═══ SUPPLIED MATERIAL ═══

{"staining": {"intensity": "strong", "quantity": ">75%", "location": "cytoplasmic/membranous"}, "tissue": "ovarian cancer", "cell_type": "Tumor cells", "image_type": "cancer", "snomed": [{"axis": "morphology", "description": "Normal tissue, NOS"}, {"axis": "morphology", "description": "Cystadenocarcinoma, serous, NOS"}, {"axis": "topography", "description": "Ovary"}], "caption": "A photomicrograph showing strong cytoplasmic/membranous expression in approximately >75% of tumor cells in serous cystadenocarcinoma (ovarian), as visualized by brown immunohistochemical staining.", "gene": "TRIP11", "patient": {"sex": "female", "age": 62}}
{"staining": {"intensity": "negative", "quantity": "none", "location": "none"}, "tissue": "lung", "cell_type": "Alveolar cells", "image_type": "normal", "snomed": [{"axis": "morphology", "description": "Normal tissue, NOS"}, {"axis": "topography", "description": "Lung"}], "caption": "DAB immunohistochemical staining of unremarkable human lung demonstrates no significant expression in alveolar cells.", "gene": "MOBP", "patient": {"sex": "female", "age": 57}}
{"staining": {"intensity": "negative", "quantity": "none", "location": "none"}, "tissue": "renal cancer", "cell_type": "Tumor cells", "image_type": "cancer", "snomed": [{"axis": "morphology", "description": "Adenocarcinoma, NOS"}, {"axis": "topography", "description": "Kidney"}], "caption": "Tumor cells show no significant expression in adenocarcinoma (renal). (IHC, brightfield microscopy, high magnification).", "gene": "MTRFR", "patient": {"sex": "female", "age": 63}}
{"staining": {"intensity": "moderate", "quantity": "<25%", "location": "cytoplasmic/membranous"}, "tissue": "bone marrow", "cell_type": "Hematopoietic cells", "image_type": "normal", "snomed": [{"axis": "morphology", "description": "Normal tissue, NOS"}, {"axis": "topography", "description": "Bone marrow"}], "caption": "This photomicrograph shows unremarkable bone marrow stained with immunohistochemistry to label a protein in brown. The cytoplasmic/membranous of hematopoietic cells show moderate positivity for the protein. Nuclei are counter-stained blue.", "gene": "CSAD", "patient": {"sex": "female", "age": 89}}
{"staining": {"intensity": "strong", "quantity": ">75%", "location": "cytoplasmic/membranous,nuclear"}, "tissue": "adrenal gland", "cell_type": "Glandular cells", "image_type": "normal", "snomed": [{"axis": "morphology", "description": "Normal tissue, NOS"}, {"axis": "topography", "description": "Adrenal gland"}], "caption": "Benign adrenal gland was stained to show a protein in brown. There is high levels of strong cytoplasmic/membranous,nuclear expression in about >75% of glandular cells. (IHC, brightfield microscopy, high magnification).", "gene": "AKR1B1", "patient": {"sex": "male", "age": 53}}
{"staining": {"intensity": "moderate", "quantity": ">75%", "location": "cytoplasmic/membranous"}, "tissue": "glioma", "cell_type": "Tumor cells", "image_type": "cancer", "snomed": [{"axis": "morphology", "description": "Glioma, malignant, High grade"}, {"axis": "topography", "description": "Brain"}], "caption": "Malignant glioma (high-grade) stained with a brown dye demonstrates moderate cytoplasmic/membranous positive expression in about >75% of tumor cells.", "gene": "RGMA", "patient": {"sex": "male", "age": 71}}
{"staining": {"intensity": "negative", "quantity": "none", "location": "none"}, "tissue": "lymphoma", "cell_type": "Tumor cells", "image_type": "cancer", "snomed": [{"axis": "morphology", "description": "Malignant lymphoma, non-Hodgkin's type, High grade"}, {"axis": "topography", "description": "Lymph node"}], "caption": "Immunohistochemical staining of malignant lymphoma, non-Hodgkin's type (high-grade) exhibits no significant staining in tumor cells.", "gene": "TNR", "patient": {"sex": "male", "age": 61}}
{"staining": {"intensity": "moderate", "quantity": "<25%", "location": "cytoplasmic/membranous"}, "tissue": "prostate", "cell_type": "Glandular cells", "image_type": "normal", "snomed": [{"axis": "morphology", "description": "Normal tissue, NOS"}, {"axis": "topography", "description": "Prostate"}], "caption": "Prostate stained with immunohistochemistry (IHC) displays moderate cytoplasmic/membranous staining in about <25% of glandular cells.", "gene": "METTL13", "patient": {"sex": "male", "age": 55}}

═══

- **WORK REQUEST**
Search the entries for the word "immunohistochemistry", then copy every line in which it is found.

- **REPLY TO THE TASK**
{"staining": {"intensity": "moderate", "quantity": "<25%", "location": "cytoplasmic/membranous"}, "tissue": "bone marrow", "cell_type": "Hematopoietic cells", "image_type": "normal", "snomed": [{"axis": "morphology", "description": "Normal tissue, NOS"}, {"axis": "topography", "description": "Bone marrow"}], "caption": "This photomicrograph shows unremarkable bone marrow stained with immunohistochemistry to label a protein in brown. The cytoplasmic/membranous of hematopoietic cells show moderate positivity for the protein. Nuclei are counter-stained blue.", "gene": "CSAD", "patient": {"sex": "female", "age": 89}}
{"staining": {"intensity": "moderate", "quantity": "<25%", "location": "cytoplasmic/membranous"}, "tissue": "prostate", "cell_type": "Glandular cells", "image_type": "normal", "snomed": [{"axis": "morphology", "description": "Normal tissue, NOS"}, {"axis": "topography", "description": "Prostate"}], "caption": "Prostate stained with immunohistochemistry (IHC) displays moderate cytoplasmic/membranous staining in about <25% of glandular cells.", "gene": "METTL13", "patient": {"sex": "male", "age": 55}}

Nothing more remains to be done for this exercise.